Commentary by: Daniel Howes | Detroit News
This is about to turn real ugly.
The bankruptcy of Chrysler LLC -- promised to be "speedy" -- is shaping up to be anything but. The umpteenth restructuring of General Motors Corp. is giving new meaning to the word "draconian," mostly because the time for negotiation and cajoling is being replaced with the hammer -- take the deal or we'll see you in court.
Which is why a United Auto Workers vice president used an upbeat event at a rival plant Wednesday to send a clear message to the General, one day before last-ditch bargaining is scheduled to go into high gear: Avoiding bankruptcy may be preferable, but not if it means complicity in using taxpayer dollars to benefit foreign autoworkers and gut the union.
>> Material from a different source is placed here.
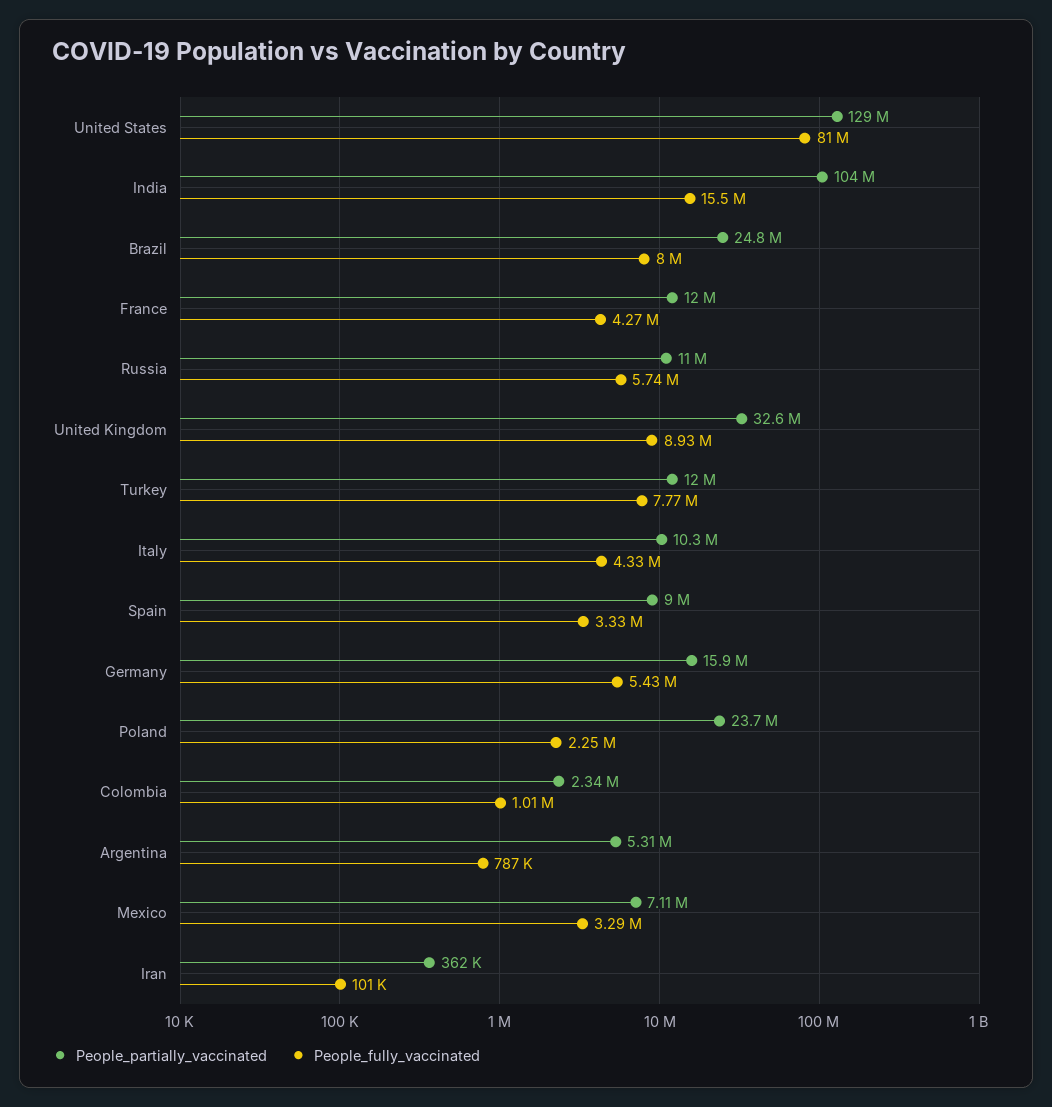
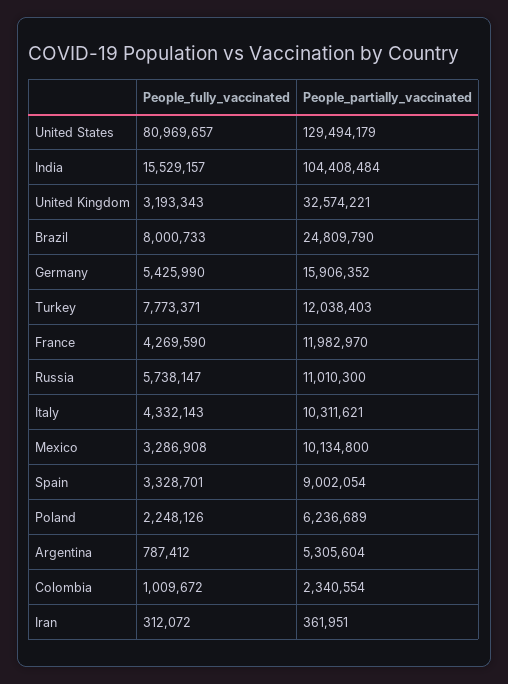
People_fully_vaccinated, United Kingdom: 8930000 -> 3193343
People_partially_vaccinated, Poland: 23700000 -> 6236689
People_partially_vaccinated, Mexico: 7110000 -> 10134800
People_fully_vaccinated, Iran: 101000 -> 312072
"There are some today that don't understand what the Ford leadership understands," UAW Vice President Bob King, head of the union's Ford Department, told an audience that included Ford Chairman Bill Ford Jr., CEO Alan Mulally and Gov. Jennifer Granholm. "There are some companies who want to sell products here that they're not going to build here.
"There are some restructuring plans that are saying they want to take the jobs out of America. And they want to build ... in Mexico rather than build in the United States of America." Then, his voice rising in expectation of a unanimous response from gathered members of UAW Local 900, King asked:
"If you're going to take American tax dollars -- our tax dollars -- where do you build?"
In these times, especially, the politically correct question answers itself: "America." This in front of the building-Ford-Fusions-in-Mexico execs, now that King clearly has established the Blue Oval as the standard by which the rest of Detroit Auto would be judged.
Yes, this is about to get real ugly, an archly political confrontation of organized labor and the depressing reality of GM's business prospects that will, before it's over, force the likes of Granholm, members of Michigan's congressional delegation and lots more to choose sides.
The problem here is that King, a likely favorite to succeed UAW President Ron Gettelfinger, implies the antiquated belief that all three of Detroit's automakers are equal, as if "pattern bargaining" and an alleged market parity between GM, Ford and Chrysler exist in the real world.
They don't, haven't for a long time and few know that better than the UAW's leadership. If parity existed, Chrysler wouldn't be bankrupt, GM wouldn't be on the way out and Ford wouldn't be sitting on the cash pile (and an intensely focused business plan) that is keeping it from joining the other two.
"The General Motors plan is not acceptable to the American public," King continued, assuming that who builds what where is as important in Los Angeles or Atlanta as it is in Detroit. "I don't think the American public will support their tax dollars being used to close more plants -- and then to openly say we're going to bring product in from China, Korea and Mexico."
Building cars in foreign markets to sell in foreign markets is acceptable, he said, conveniently downplaying the Mexican parentage of the Fusion and its siblings from Lincoln and Mercury. Or the fact that its GM counterpart, the Chevy Malibu, issues from UAW plants.
What we're witnessing here isn't so much a paroxysm of nationalistic fervor, because driving that line in the North American auto business means little if the automakers end up in liquidation. No, these are the opening salvoes in a political battle to win hearts and minds of competing constituencies.
First, to show union members that their leaders are fighting the good fight against punishing odds, a horrific economy, a skeptical Congress and a critical public. And, second, to show GM insiders that the union knows it has five days, starting today, to influence the "manufacturing footprint" (i.e., plant closing) plan scheduled to be presented to GM's North American Strategy Board on May 12.
Not much time. For years, UAW-Big Three negotiations have been the three equal parts of economics, politics and theater. Now, there's a fourth component -- survival. It's fueled by theater and shaped by politics, but it will be decided by the numbers, one way or another.